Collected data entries
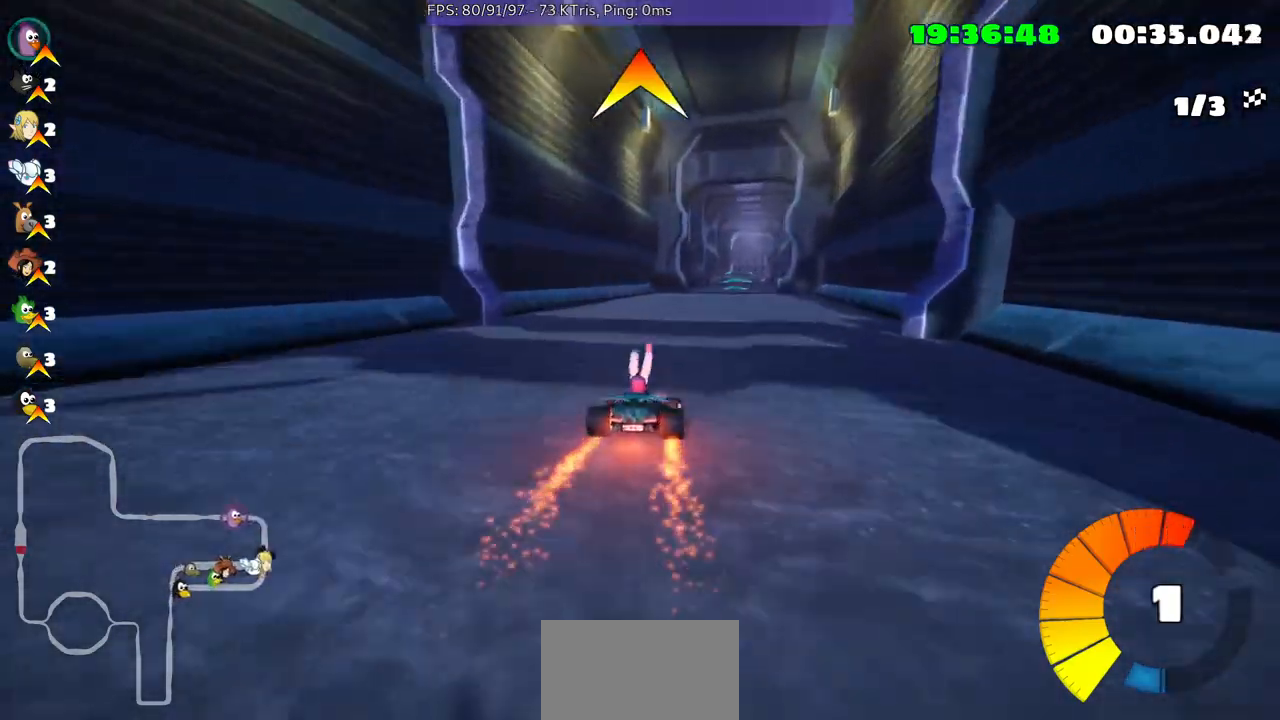
{"buttons": [], "left_stick": "center", "right_stick": "center", "events": [[233, "left_stick", "right"], [333, "left_stick", "center"]]}
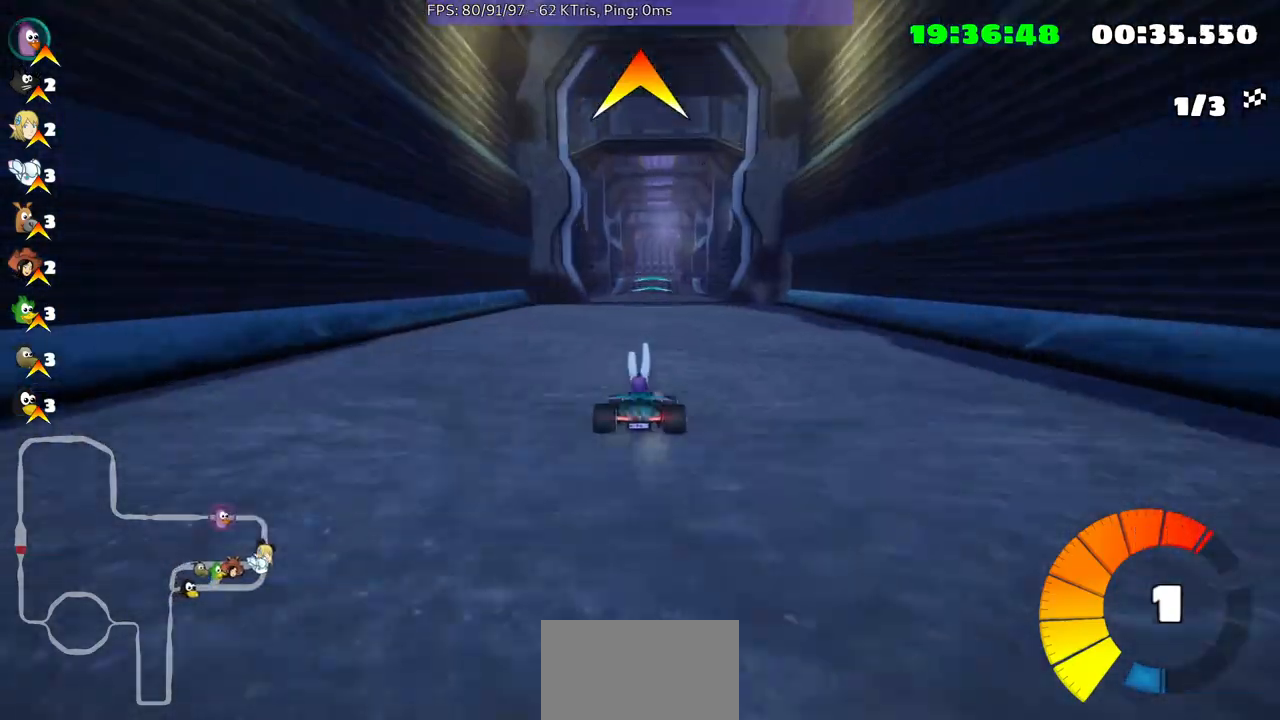
{"buttons": [], "left_stick": "center", "right_stick": "center", "events": []}
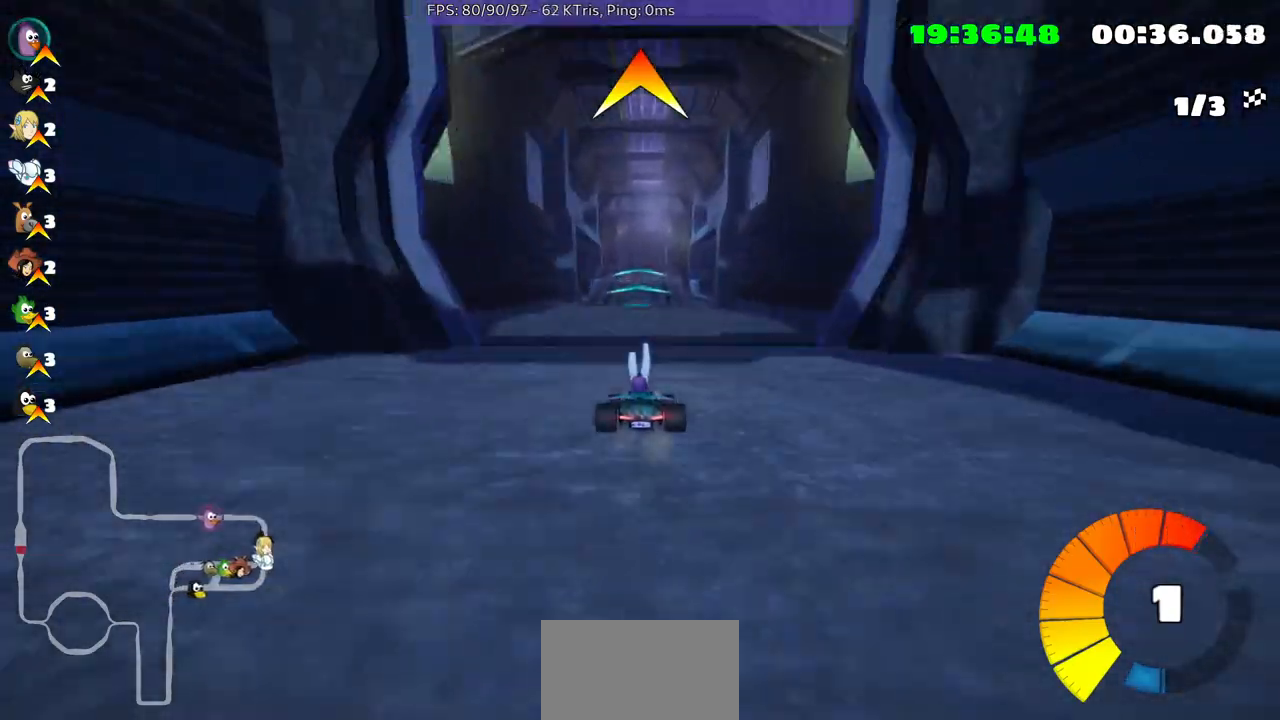
{"buttons": [], "left_stick": "center", "right_stick": "center", "events": []}
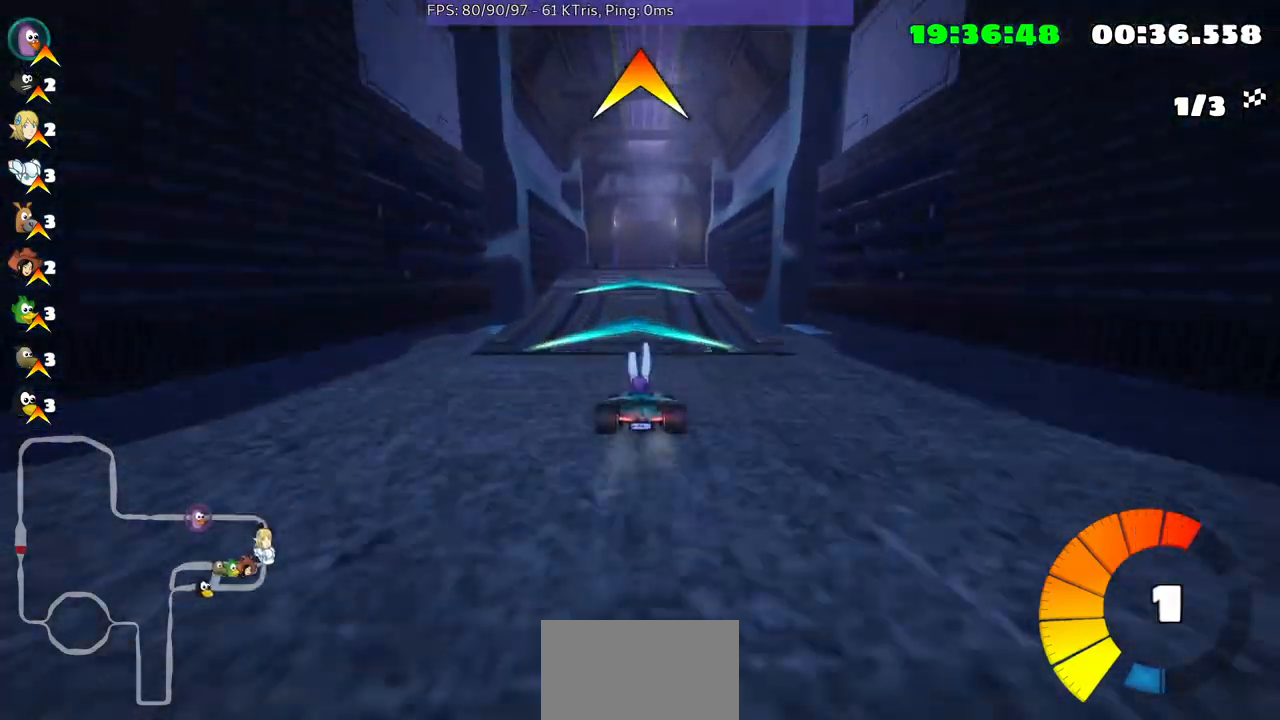
{"buttons": [], "left_stick": "center", "right_stick": "center", "events": [[367, "left_stick", "right"], [500, "left_stick", "center"]]}
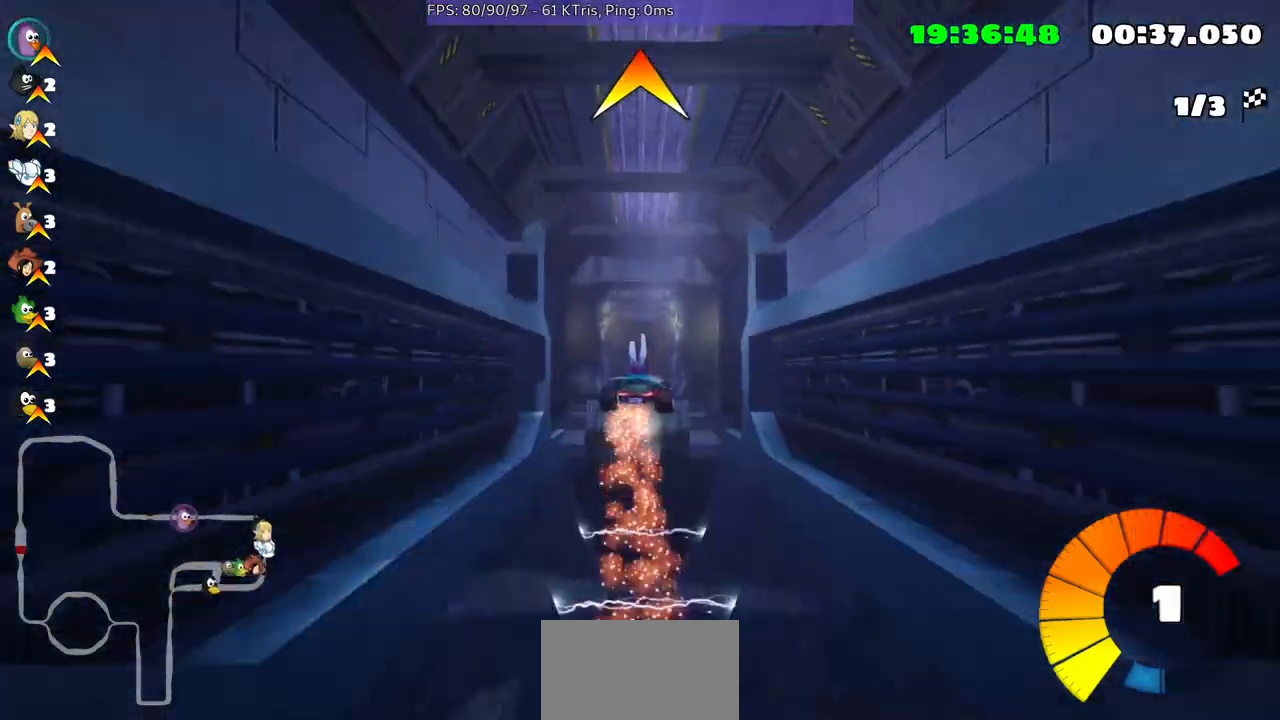
{"buttons": [], "left_stick": "left", "right_stick": "center", "events": [[100, "left_stick", "left"], [267, "B", "down"], [300, "B", "up"]]}
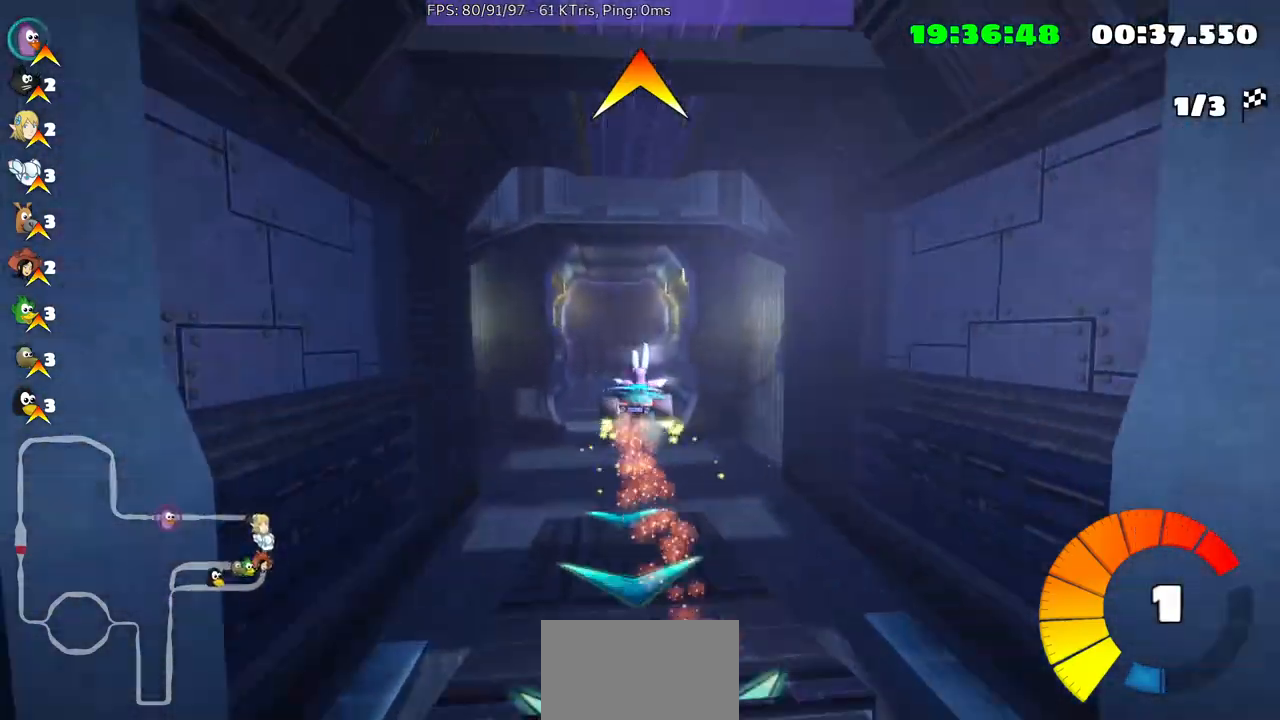
{"buttons": [], "left_stick": "left", "right_stick": "center", "events": []}
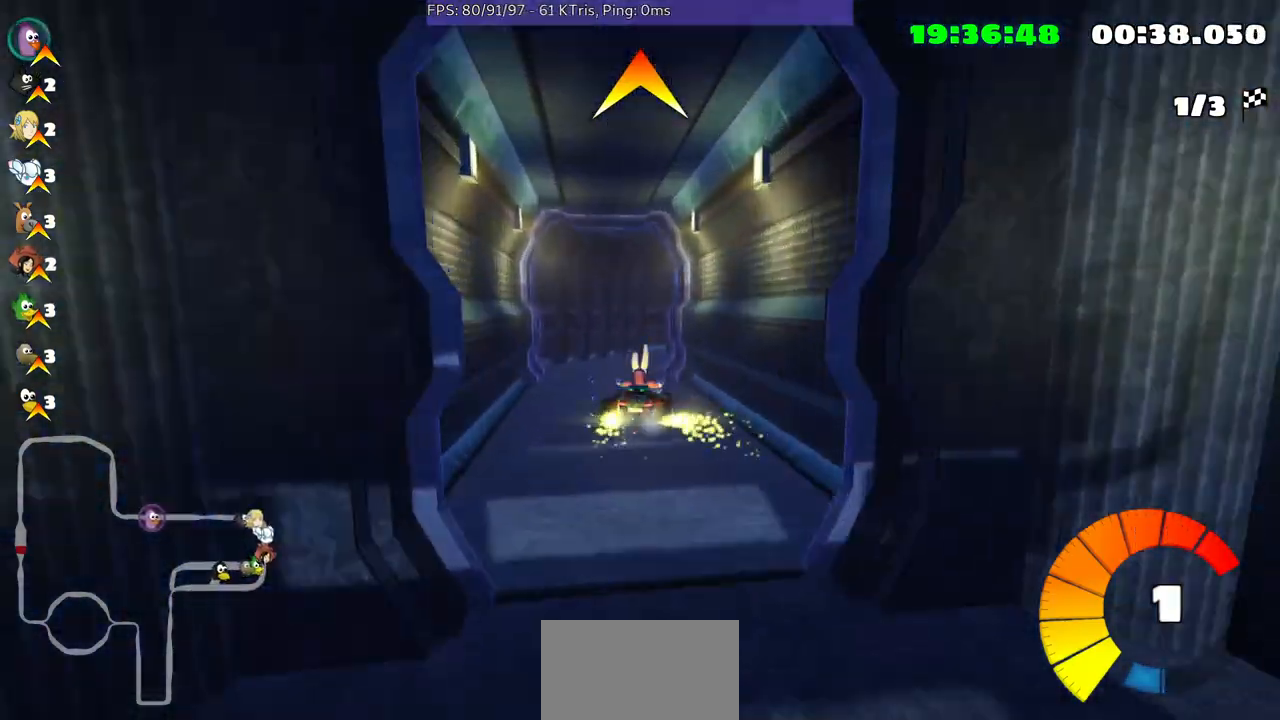
{"buttons": [], "left_stick": "left", "right_stick": "center", "events": []}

● **Your objective**: Leave the pictures out and reproduce all of the records exactly.

● **Your solution**:
{"buttons": [], "left_stick": "center", "right_stick": "center", "events": [[233, "left_stick", "right"], [333, "left_stick", "center"]]}
{"buttons": [], "left_stick": "center", "right_stick": "center", "events": []}
{"buttons": [], "left_stick": "center", "right_stick": "center", "events": []}
{"buttons": [], "left_stick": "center", "right_stick": "center", "events": [[367, "left_stick", "right"], [500, "left_stick", "center"]]}
{"buttons": [], "left_stick": "left", "right_stick": "center", "events": [[100, "left_stick", "left"], [267, "B", "down"], [300, "B", "up"]]}
{"buttons": [], "left_stick": "left", "right_stick": "center", "events": []}
{"buttons": [], "left_stick": "left", "right_stick": "center", "events": []}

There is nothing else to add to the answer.